» PERGUNTAS A RESPONDER
a – Responda com base no trecho sobre a procissão do Senhor Morto:
(i) Em que dia acontecia a procissão?
(ii) O que acontecia com quem xingasse a mãe nesse dia?
(iii) Quem fazia o papel de Verônica?
b – Resuma em duas frases o trecho sobre a procissão do Senhor Morto.
c – Prossiga o trecho sobre a procissão do Senhor Morto a partir da última frase.

» TRECHO DA FONTE
══════════

A outra festa que a gente não perdia era a procissão do Senhor Morto na sexta santa. Nesse dia era proibido ingerir bebidas alcoólicas (salvo o vinho), dançar, cantar, cortar cabelo, fornicar e assim por diante. Fechava-se o balaio na quinta e só abria no sábado de Aleluia. Quem xingasse a mãe neste dia virava lobisomem. Comer carne era ir para a terra do demo, amosdeu.
A procissão era realizada na praça e a parte mais emocionante era quando dona Valda do Cartório fazia o papel de Verônica e entoava um cântico lamurioso desenrolando uma imagem da face de Jesus ensanguentada. Ela subia numa cadeira e a população ficava de queixo caido.

══════════

» DADOS FORNECIDOS
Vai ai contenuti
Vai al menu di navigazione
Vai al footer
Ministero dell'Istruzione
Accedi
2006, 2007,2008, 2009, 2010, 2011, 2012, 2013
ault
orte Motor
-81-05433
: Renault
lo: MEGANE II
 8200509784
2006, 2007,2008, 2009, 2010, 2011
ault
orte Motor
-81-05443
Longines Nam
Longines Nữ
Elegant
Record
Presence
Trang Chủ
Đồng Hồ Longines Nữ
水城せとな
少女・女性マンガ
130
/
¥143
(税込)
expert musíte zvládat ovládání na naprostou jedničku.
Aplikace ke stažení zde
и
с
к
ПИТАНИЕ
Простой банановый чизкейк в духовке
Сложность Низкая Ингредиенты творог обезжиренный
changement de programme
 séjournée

══════════

» RESPOSTAS
a –
(i) Na sexta santa.
(ii) Virava lobisomem.
(iii) Dona Valda do Cartório.

b – A procissão do Senhor Morto, na sexta santa, era uma festa que não se perdia, e nesse dia eram proibidos, entre outras coisas, beber (salvo o vinho), dançar, cantar e comer carne. Na praça, o momento mais emocionante era quando dona Valda do Cartório, como Verônica, subia numa cadeira e entoava um cântico lamurioso enquanto desenrolava uma imagem da face ensanguentada de Jesus.

c –
A terceira festa era a mais glamurosa, a de Sant'Anna. Essa sim, tinha foguetes, cachaça, cerveja, bolos, quermeses, música e missas toda noite durante 9 dias. O novenário era dedicado cada noite a familias católicas e categorias/ou instituições. Noite da familia tal mais dos comerciantes e caixeiros; noite da familia y e mais ferroviários e professoras.
Havia, após a missa a festa de largo. Existia entre a matriz e o coreto um cruzeiro e as barracas eram armadas em volta dessa área, especialmente uma maior onde Nelinho magarefe comandava os leilões. No Coreto apresentava-se a Filarmônica 30 de Junho.
Os leilões a gente ficava no gargarejo vendo e ouvindo as tiradas de Nelinho: - Agora vai ser leiloado este capão (mostrava o galo ao público) para ajudar Senhora Sant'Anna e a nosso padre construir a nova igreja, valendo 2 cruzeiros.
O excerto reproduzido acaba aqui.